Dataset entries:
+++++
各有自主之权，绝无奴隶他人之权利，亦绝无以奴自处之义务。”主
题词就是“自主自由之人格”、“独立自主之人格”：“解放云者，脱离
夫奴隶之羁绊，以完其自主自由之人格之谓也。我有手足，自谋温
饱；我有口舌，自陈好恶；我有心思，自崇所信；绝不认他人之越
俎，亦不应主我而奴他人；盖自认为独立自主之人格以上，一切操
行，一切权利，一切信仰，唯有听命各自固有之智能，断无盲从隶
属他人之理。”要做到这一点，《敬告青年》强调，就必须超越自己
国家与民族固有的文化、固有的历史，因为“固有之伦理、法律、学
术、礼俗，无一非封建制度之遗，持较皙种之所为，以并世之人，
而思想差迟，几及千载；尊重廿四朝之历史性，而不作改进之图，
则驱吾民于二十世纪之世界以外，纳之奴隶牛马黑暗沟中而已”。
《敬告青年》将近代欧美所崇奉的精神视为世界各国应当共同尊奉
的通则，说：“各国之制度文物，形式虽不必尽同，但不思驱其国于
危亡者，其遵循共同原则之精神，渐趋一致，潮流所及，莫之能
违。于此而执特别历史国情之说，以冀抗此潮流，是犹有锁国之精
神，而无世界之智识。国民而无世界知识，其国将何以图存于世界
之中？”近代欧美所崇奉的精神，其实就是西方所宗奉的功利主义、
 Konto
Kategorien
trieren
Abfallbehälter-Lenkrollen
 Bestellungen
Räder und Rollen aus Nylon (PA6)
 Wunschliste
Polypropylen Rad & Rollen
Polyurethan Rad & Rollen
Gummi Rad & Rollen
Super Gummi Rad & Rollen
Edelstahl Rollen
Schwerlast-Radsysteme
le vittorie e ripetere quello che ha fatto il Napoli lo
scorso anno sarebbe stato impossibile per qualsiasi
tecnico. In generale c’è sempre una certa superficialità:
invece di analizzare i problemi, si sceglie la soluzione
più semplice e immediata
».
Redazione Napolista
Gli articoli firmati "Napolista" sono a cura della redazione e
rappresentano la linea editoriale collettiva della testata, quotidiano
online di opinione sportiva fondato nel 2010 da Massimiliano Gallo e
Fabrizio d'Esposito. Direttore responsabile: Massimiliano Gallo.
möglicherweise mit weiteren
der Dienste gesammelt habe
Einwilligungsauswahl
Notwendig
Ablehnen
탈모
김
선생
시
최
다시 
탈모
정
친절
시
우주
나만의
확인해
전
+++++
Task details:
Copy the stretch from the start of the records through the line that contains "scorso anno sarebbe", both ends included, reproducing each line without change.

Answer to the problem:
各有自主之权，绝无奴隶他人之权利，亦绝无以奴自处之义务。”主
题词就是“自主自由之人格”、“独立自主之人格”：“解放云者，脱离
夫奴隶之羁绊，以完其自主自由之人格之谓也。我有手足，自谋温
饱；我有口舌，自陈好恶；我有心思，自崇所信；绝不认他人之越
俎，亦不应主我而奴他人；盖自认为独立自主之人格以上，一切操
行，一切权利，一切信仰，唯有听命各自固有之智能，断无盲从隶
属他人之理。”要做到这一点，《敬告青年》强调，就必须超越自己
国家与民族固有的文化、固有的历史，因为“固有之伦理、法律、学
术、礼俗，无一非封建制度之遗，持较皙种之所为，以并世之人，
而思想差迟，几及千载；尊重廿四朝之历史性，而不作改进之图，
则驱吾民于二十世纪之世界以外，纳之奴隶牛马黑暗沟中而已”。
《敬告青年》将近代欧美所崇奉的精神视为世界各国应当共同尊奉
的通则，说：“各国之制度文物，形式虽不必尽同，但不思驱其国于
危亡者，其遵循共同原则之精神，渐趋一致，潮流所及，莫之能
违。于此而执特别历史国情之说，以冀抗此潮流，是犹有锁国之精
神，而无世界之智识。国民而无世界知识，其国将何以图存于世界
之中？”近代欧美所崇奉的精神，其实就是西方所宗奉的功利主义、
 Konto
Kategorien
trieren
Abfallbehälter-Lenkrollen
 Bestellungen
Räder und Rollen aus Nylon (PA6)
 Wunschliste
Polypropylen Rad & Rollen
Polyurethan Rad & Rollen
Gummi Rad & Rollen
Super Gummi Rad & Rollen
Edelstahl Rollen
Schwerlast-Radsysteme
le vittorie e ripetere quello che ha fatto il Napoli lo
scorso anno sarebbe stato impossibile per qualsiasi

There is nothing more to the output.